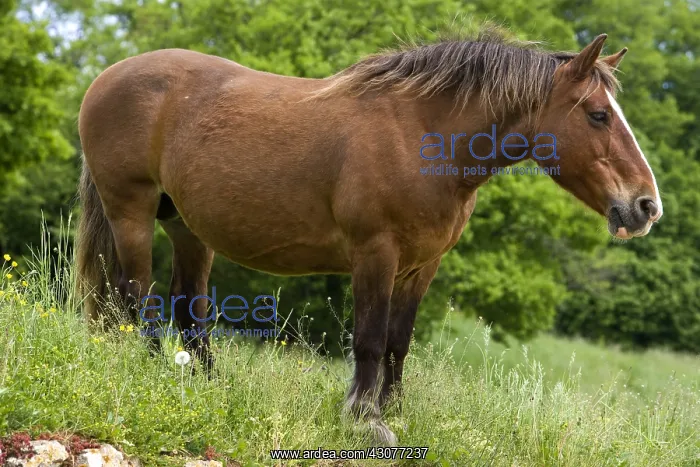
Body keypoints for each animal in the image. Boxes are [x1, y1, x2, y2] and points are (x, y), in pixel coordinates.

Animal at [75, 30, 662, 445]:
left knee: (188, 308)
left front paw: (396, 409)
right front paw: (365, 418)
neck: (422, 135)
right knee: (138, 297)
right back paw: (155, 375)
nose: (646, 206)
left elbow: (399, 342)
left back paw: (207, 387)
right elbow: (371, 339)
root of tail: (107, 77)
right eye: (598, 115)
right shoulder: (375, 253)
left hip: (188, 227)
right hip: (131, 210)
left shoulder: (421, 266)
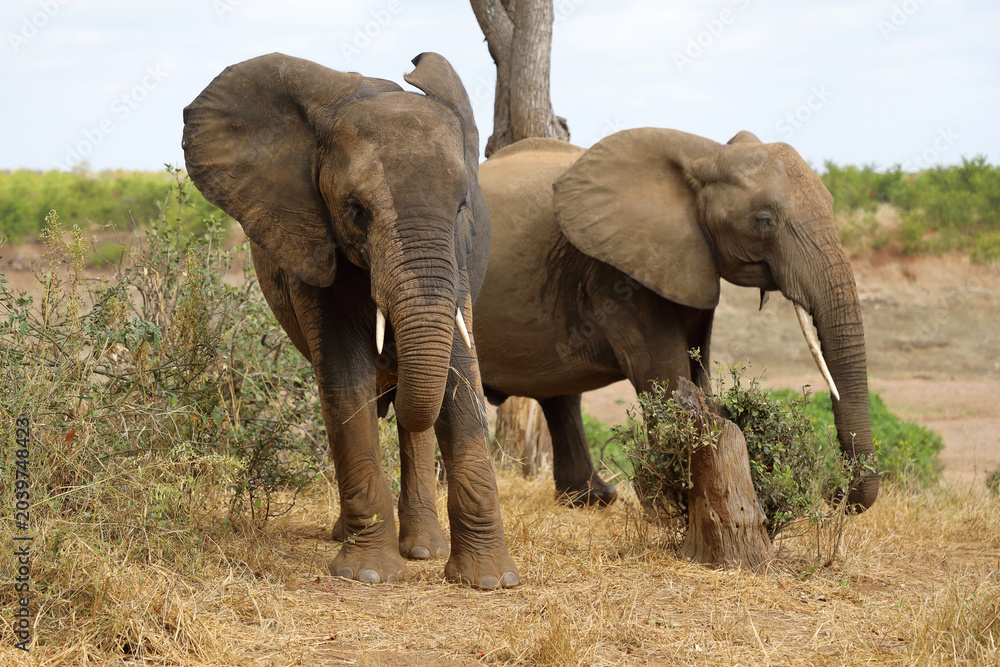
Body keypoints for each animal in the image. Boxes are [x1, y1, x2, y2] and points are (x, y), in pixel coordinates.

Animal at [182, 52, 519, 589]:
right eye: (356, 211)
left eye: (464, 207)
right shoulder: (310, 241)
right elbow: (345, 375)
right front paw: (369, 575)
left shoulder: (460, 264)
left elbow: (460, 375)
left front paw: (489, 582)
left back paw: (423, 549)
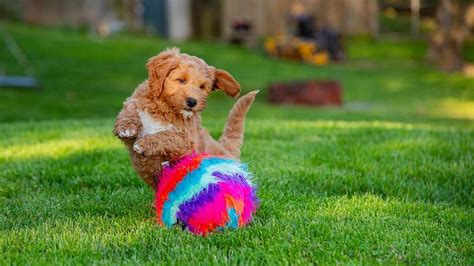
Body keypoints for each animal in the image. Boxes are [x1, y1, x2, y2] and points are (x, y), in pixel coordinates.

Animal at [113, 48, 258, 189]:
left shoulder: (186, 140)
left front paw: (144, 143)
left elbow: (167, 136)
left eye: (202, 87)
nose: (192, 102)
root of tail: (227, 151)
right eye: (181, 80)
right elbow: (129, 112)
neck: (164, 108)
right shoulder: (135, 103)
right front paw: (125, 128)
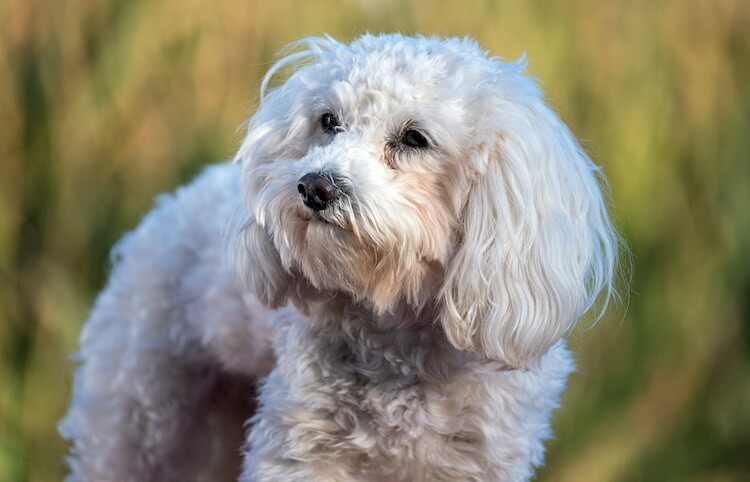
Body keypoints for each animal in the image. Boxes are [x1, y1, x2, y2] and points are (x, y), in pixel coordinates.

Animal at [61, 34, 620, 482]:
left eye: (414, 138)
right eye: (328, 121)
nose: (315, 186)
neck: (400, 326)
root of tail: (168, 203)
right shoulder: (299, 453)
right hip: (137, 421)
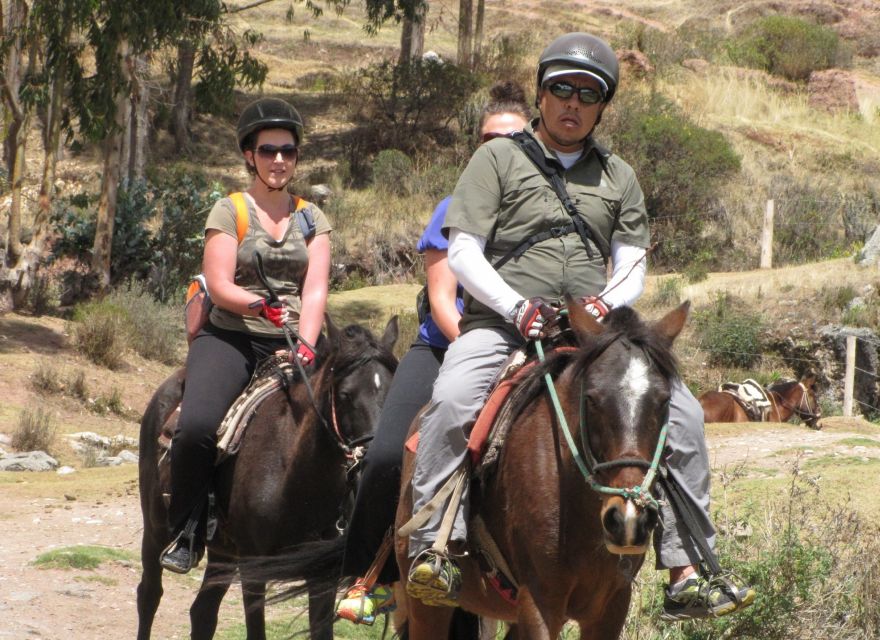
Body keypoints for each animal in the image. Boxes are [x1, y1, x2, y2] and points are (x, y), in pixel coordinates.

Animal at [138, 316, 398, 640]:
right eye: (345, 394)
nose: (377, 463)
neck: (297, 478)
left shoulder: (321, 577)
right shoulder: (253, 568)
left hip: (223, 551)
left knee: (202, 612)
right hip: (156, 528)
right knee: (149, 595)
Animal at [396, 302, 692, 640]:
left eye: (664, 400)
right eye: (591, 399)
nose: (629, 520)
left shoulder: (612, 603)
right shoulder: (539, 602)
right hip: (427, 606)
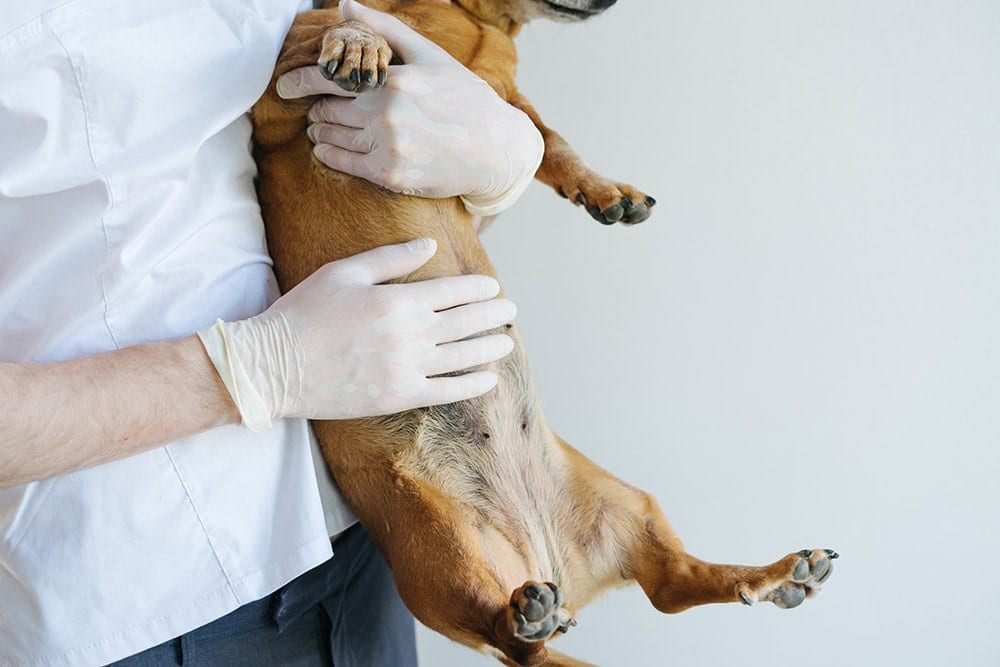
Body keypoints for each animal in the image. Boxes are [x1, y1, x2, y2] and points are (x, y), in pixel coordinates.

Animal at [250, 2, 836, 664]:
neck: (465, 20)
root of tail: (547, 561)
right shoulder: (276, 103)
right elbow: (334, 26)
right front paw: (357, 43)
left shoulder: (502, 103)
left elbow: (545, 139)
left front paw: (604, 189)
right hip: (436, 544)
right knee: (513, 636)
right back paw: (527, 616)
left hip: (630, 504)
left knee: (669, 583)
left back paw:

> THE PROBLEM:
Say how many lines in the preceding material hold the word "front"; nothing else belongs in the reply.

> RESPONSE TO THIS EXERCISE:
8